Start of Data excerpts
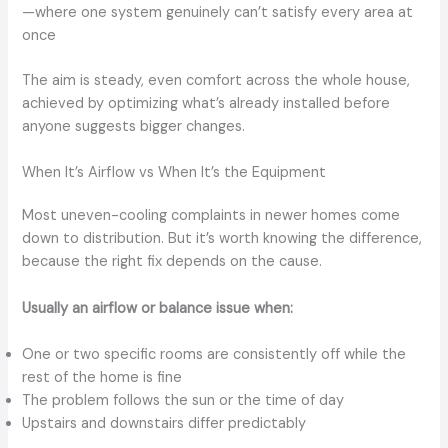
—where one system genuinely can’t satisfy every area at
once
The aim is steady, even comfort across the whole house,
achieved by optimizing what’s already installed before
anyone suggests bigger changes.
When It’s Airflow vs When It’s the Equipment
Most uneven-cooling complaints in newer homes come
down to distribution. But it’s worth knowing the difference,
because the right fix depends on the cause.
Usually an airflow or balance issue when:
One or two specific rooms are consistently off while the
rest of the home is fine
The problem follows the sun or the time of day
Upstairs and downstairs differ predictably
End of Data excerpts
▸ **Assignment**: Identify each line in the material above that contains the word "across", and copy those lines.

▸ **Answer**:
The aim is steady, even comfort across the whole house,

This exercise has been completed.